Han aceptado la herencia de Caín. Son los descendientes, los nietos de Caín. Los degolladores de sus hermanos, los verdugos de los Santos, los crucificadores de los Profetas. Y, como a Caín, Dios ha impreso en sus rostros una señal misteriosa. El fratricida fugitivo se libró por esa señal, a través de los primeros seres vivos, y así se librarán también los Fariseos homicidas, porque Dios quiere servirse de ellos para las altas obras de aquella justicia suya que parece a los pequeños ojos de los pequeños estolidez y locura. Un decreto eterno conmina con la muerte, y la más atroz, a muchos de los imitadores de Dios. Pero jamás un hombre sencillo asesinará a un Santo y ni siquiera a un pecador, crisálida maravillosa de posible santidad. Y el Santo ya no lo sería sí truncase la vida de otro Santo, del hermano que le ha dado su Padre. Pero ahí está, para todos los siglos y para todos los pueblos, la raza perdurable de los Fariseos. De los que nunca fueron sencillos como el niño, ni conocen el camino de la salvación; de los que no son pecadores a los ojos de la carne, pero sí de la cabeza a los pies, encarnación del pecado más feo; de los que quisieran parecer santos y odian a los santos verdaderos. Ellos serán quienes, adecuados elementos de una espantosa matanza, ejerzan el oficio de verdugos de los profetas. Fieles a este oficio, invulnerables como los indígenas del infierno, señalados como Caín, vivaces como la hipocresía y la crueldad, han sobrevivido a todos los imperios y a todas las disgregaciones. Con rostros diversos, con procedimientos y pretextos diversos, han llenado el mundo, prolíficos y tenaces, hasta el día de hoy.
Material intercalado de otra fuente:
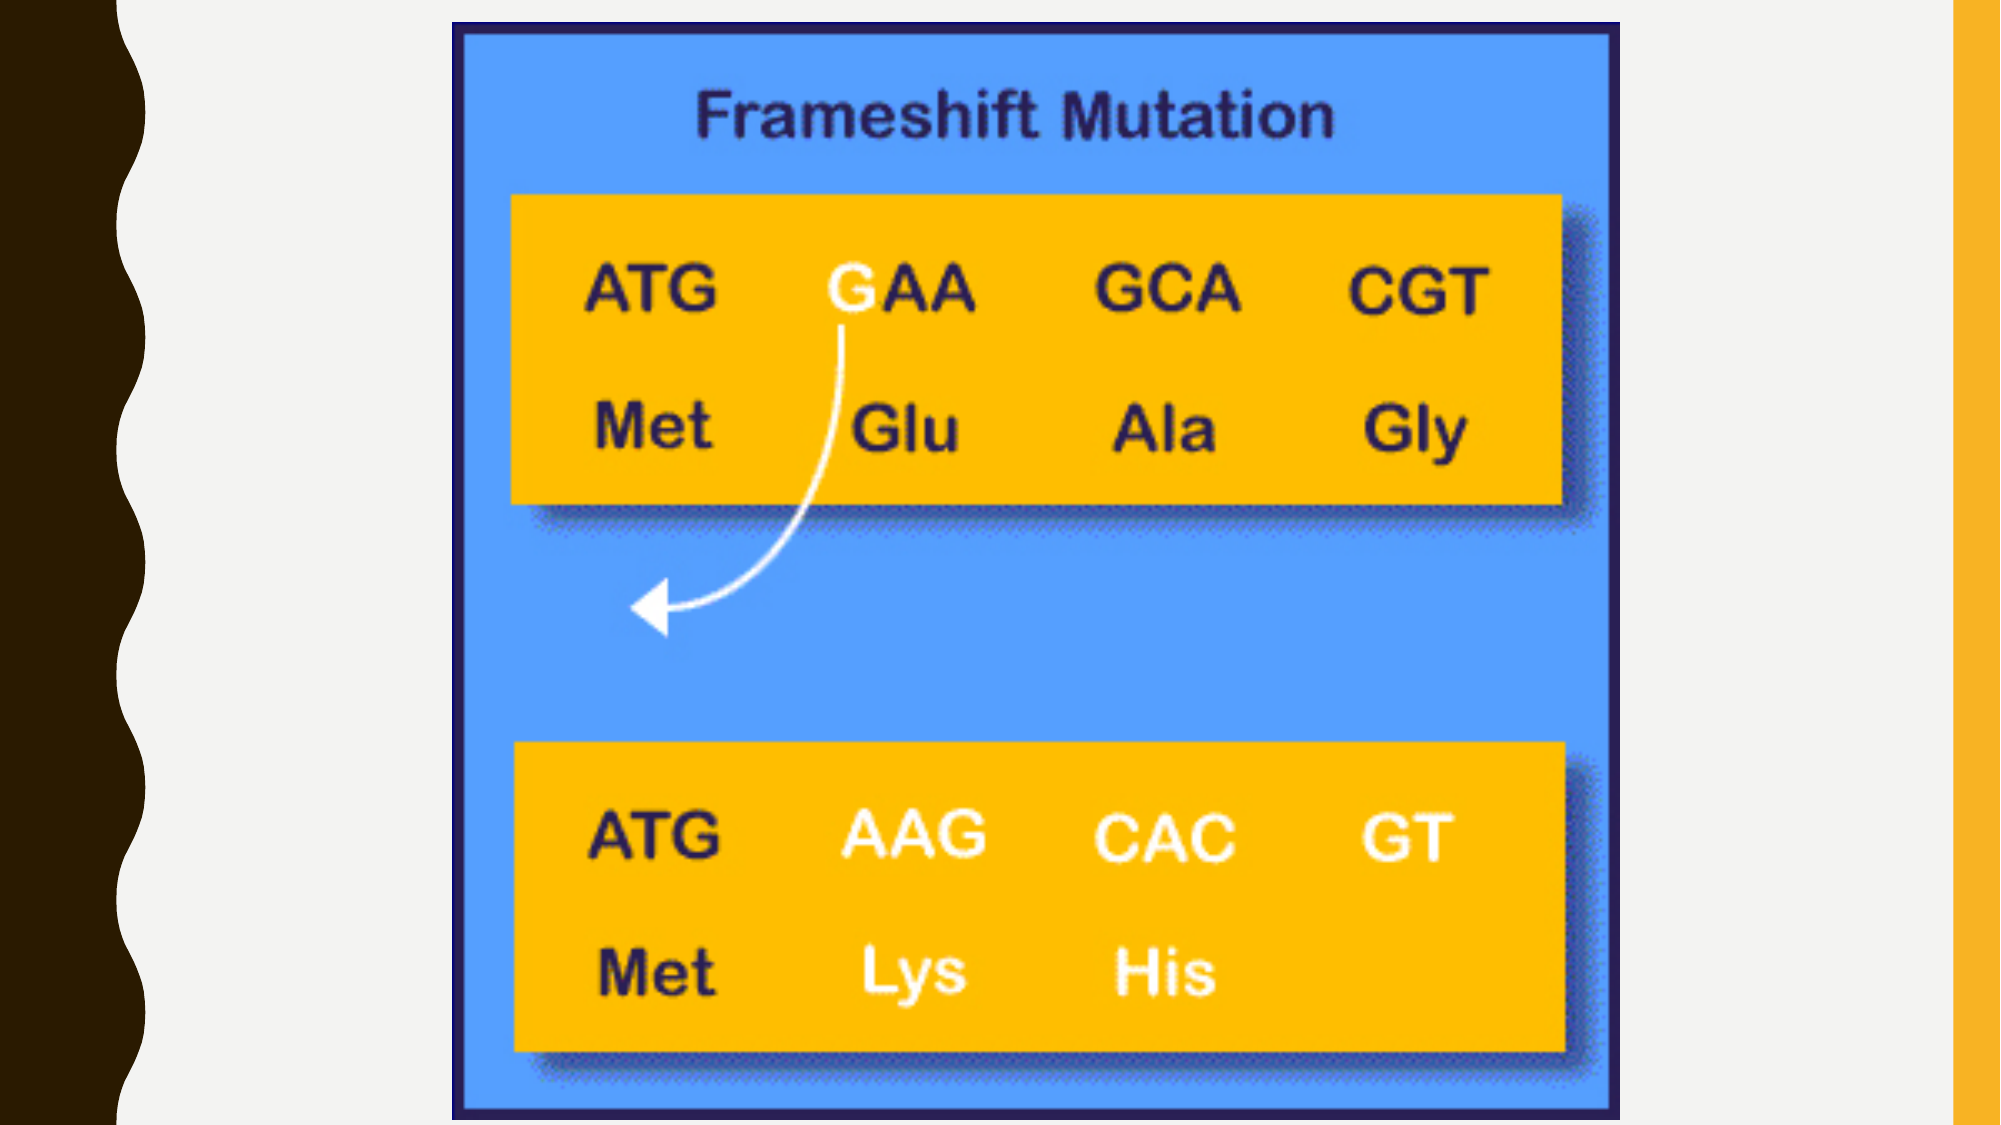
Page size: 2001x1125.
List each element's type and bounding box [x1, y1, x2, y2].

list [452, 22, 1620, 1120]
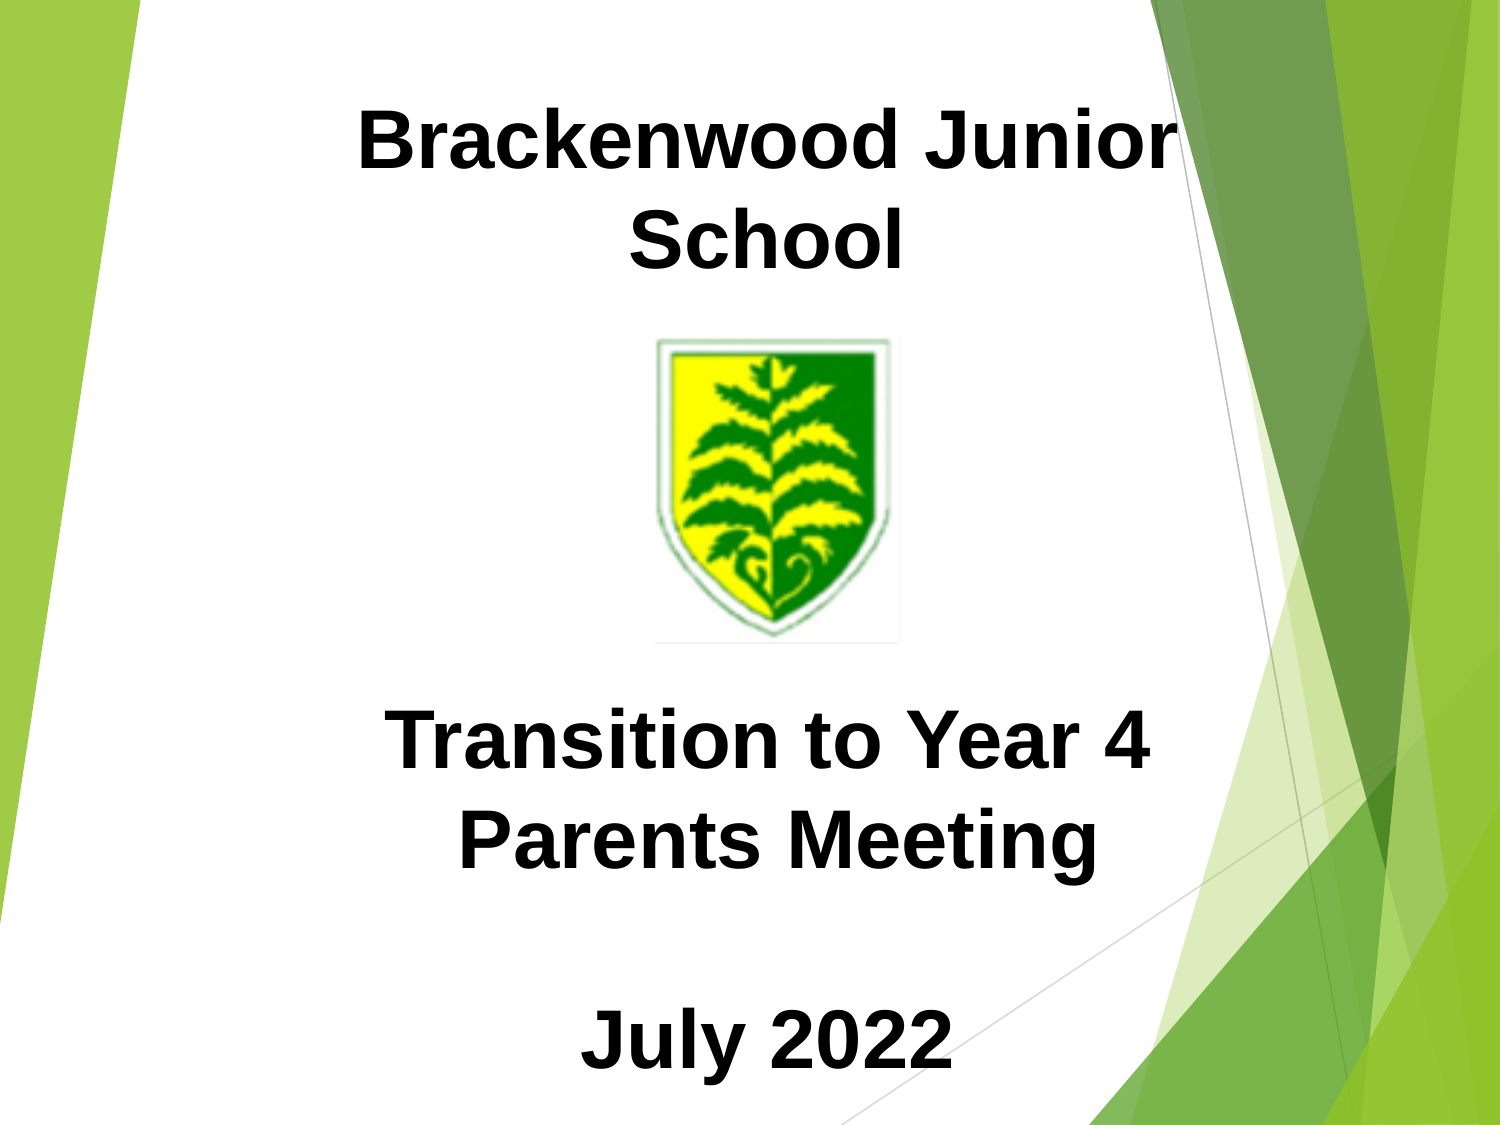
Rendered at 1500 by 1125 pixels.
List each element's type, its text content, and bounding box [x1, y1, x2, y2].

picture [655, 337, 904, 647]
text_box Brackenwood Junior School Transition to Year 4 Parents Meeting July 2022 [218, 77, 1317, 1093]
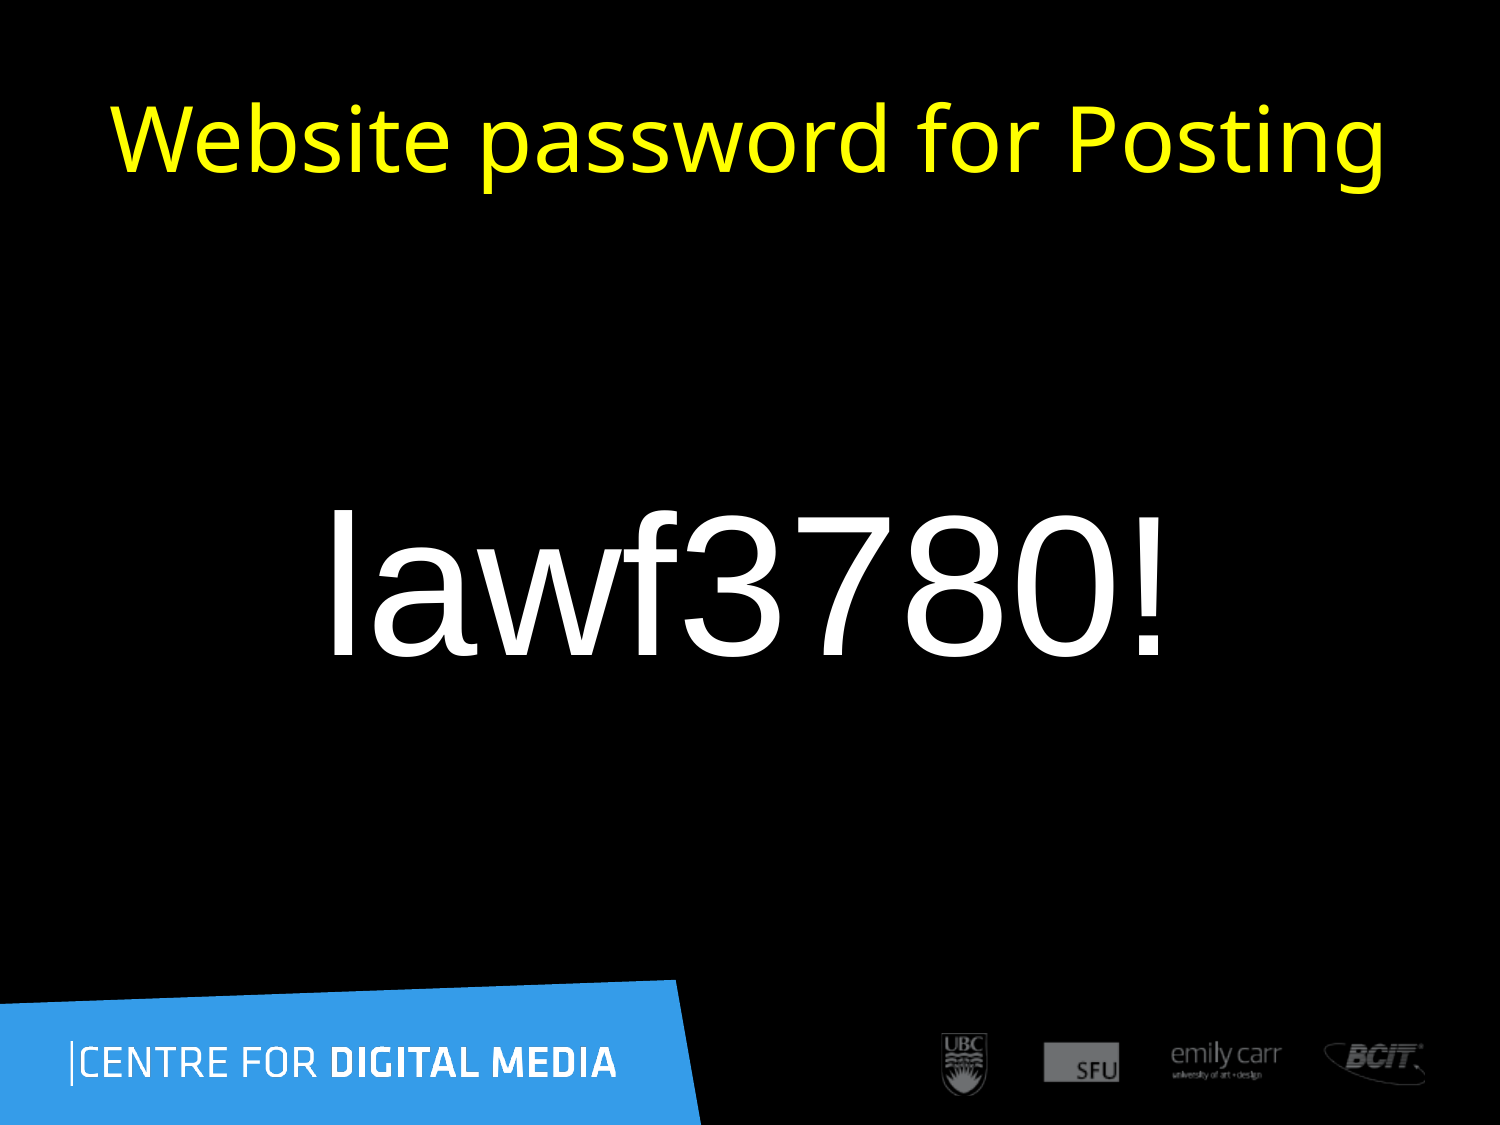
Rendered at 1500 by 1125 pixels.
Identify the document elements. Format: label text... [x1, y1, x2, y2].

text_box lawf3780! [306, 447, 1193, 703]
title Website password for Posting [75, 53, 1425, 221]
Y cuando no han podido matar con los clavos y con el fuego, con el hacha y la cuchilla, han empleado, con eficaz resultado, la lengua y la pluma.

Jesús, mientras les habla en la clara luz del patio, rodeado de testigos, sabe que habla a sus jueces y a los que serán, por mediación de terceras personas, los verdaderos autores de su muerte. Su silencio ante Caifás y Pilatos está ya justificado desde ese día. Los ha condenado y le condenarán; los ha juzgado antes y no tendrá nada que añadir cuando quieran juzgarlo.

Al hablar de ellos, le acuden a los labios imágenes de muerte. Víboras y sepulcros. Las negras sierpes traidoras que apenas te acercas vacían en tu sangre todo el veneno que en sus dientes tenían escondido. Los blancos sepulcros, bellos por de fuera, pero por dentro llenos de podredumbre pestilente.

Los fariseos, los que estaban ante Jesús y todos cuantos de ellos descienden por fecunda filiación, se ocultan de grado en la sombra de los muertos para preparar sus maleficios. Gélidos como la piel de las sierpes y la piedra de las tumbas, ni el fuego del sol, ni el fuego del amor, les calentarán nunca. Saben todas las palabras, menos la palabra de la vida.

«¡Ay de vosotros, Escribas y Fariseos hipócritas, porque sois como sepulcros que no se ven y de los que nada sabe quien sobre ellos anda?» El único que lo sabía era Jesús, y por eso no permanecerá más de tres días en el sepulcro que le están preparando.